Other commission members noted most of the trespassing complaints come from private property owners along the state’s southern shore, where high wind and wave energy makes finding dry sand to walk on much more difficult.

“There’s no question that Warwick park is not in that high-energy zone that we see in the south coast beaches,” University of Rhode Island professor Dennis Nixon said.

Private property owners and shoreline access advocates have been arguing for decades, as the commission learned over its six months of meetings. The Rhode Island Constitution enshrines rights to enjoy the privileges of the shore, but leaves unanswered the question of where on the shore do those rights begin and private property owners’ end?

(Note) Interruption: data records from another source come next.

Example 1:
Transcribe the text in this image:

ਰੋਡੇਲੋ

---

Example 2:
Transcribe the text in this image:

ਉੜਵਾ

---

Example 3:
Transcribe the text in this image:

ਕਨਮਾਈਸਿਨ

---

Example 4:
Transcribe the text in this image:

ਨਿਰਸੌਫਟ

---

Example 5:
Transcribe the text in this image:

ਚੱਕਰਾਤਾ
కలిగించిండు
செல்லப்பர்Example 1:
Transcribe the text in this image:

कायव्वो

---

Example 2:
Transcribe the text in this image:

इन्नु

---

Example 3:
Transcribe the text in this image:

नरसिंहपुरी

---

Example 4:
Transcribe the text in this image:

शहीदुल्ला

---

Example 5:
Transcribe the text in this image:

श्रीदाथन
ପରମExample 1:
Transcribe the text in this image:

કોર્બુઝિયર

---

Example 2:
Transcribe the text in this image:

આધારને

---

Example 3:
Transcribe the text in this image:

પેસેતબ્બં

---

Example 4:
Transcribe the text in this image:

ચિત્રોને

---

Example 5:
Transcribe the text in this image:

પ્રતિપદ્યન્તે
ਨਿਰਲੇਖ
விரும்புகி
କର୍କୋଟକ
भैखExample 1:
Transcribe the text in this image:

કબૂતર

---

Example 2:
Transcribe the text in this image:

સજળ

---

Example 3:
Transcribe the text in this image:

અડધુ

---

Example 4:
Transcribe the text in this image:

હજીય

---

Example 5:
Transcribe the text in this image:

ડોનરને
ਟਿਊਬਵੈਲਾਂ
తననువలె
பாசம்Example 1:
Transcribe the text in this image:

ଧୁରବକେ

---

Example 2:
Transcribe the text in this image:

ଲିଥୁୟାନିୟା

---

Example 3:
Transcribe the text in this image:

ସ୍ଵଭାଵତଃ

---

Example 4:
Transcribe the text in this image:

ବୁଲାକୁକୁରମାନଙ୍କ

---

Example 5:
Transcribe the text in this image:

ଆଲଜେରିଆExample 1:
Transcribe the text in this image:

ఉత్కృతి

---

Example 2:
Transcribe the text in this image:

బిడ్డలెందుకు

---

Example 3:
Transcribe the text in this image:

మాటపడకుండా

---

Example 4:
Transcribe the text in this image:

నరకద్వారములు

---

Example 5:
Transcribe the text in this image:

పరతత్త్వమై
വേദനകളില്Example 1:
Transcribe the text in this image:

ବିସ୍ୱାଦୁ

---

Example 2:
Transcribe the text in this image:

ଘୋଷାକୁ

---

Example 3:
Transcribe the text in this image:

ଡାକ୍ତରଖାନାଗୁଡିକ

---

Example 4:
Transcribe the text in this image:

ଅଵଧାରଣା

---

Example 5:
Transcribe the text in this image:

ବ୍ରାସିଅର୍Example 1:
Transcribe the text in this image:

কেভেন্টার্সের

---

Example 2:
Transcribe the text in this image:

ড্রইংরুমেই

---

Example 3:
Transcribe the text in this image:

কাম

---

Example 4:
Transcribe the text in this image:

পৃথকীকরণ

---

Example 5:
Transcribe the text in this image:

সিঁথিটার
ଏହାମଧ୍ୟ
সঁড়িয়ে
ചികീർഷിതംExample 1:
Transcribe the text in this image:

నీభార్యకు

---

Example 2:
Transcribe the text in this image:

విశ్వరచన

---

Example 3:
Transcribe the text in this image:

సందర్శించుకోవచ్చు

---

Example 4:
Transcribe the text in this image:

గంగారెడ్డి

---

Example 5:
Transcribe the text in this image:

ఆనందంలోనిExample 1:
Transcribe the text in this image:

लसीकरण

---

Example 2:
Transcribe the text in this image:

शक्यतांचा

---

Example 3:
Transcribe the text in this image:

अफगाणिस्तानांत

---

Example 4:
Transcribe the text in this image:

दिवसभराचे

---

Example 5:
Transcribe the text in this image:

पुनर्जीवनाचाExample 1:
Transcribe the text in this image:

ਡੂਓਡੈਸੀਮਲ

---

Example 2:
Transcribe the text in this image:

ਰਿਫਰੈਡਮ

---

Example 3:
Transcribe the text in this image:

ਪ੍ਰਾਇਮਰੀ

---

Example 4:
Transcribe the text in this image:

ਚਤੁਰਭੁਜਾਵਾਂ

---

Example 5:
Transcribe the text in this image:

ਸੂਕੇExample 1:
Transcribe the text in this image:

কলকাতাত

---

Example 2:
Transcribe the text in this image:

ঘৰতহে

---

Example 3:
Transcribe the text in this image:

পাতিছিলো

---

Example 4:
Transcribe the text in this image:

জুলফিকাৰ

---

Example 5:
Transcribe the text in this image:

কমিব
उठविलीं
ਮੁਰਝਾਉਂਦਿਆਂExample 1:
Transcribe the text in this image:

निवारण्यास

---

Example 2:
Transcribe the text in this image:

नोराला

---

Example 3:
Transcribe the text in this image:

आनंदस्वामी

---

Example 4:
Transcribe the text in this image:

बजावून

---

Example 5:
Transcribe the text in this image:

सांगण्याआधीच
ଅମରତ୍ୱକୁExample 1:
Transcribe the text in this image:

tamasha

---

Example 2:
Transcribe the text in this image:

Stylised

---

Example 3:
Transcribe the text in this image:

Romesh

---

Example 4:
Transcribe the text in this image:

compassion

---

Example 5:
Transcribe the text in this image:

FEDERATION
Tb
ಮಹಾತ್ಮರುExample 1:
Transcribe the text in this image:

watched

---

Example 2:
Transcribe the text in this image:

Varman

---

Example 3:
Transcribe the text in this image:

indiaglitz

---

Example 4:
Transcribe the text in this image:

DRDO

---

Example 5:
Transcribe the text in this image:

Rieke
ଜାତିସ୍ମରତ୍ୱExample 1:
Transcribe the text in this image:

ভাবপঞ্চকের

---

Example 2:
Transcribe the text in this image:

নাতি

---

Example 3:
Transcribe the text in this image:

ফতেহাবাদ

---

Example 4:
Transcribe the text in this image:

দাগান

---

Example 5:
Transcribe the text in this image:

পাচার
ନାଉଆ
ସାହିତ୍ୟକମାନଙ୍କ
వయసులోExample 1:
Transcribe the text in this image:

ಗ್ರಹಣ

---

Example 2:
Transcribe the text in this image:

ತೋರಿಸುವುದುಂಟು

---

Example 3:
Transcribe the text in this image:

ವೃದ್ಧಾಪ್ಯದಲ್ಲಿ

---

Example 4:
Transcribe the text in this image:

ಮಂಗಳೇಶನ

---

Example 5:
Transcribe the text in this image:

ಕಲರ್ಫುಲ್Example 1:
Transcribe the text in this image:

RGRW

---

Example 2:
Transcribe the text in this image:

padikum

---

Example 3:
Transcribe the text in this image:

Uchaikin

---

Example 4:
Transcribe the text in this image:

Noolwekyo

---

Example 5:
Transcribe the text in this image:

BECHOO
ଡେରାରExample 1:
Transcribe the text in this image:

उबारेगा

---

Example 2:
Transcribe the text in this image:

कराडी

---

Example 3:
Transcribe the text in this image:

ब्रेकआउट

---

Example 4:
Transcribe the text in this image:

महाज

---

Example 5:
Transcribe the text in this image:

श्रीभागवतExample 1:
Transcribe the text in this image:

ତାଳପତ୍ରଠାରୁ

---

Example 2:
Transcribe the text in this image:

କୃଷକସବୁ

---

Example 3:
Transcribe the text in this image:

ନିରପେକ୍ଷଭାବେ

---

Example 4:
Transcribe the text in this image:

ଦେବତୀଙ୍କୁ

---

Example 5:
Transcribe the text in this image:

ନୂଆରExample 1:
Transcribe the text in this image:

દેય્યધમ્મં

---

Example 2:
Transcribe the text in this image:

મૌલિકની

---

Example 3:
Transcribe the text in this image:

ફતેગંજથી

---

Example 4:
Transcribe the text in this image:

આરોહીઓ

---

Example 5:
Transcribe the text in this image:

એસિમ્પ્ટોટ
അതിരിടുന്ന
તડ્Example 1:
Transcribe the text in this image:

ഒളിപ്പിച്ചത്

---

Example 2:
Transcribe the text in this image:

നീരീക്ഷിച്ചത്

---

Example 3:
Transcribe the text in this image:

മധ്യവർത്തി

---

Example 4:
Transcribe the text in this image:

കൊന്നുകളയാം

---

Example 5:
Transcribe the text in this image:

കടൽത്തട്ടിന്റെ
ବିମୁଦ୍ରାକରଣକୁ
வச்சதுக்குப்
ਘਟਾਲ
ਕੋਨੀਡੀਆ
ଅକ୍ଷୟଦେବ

A state Supreme Court decision in 1982 clarified the boundary line at the mean high-water line, but that has its own problems. The actual mean high-water line is nearly impossible for any casual beachgoer to see, unless they happen to be packing sophisticated scientific equipment. Shoreline advocates have long called for changing the boundary line to the more visible seaweed line, where high tide is marked on the sand by the debris it leaves behind.

Commission members in favor of a wider buffer zone argued the need to walk on dry sand, not just seaweed, to give multiple people enough space to pass each other without trespassing.

“I do believe we need to go above what people see with their eyes so people always have dry sand to walk on,” Cortvriend said.

“It’s never one person accessing the shore,” Coastal Resources Management Council executive director Jeff Willis said. “It’s always a couple people or more walking side by side on the beach. I think 10 feet is a reasonable number as well.”

Commission members reached consensus on 10 feet from the seaweed line, but declined to define what activities could be done along the shoreline.

“I think our charge is limited to the area in which the substantive rights are exercised, not what those rights are,” Filippi said.

The commission is scheduled to meet one last time, March 24, when it will vote on a final report to be issued to the General Assembly.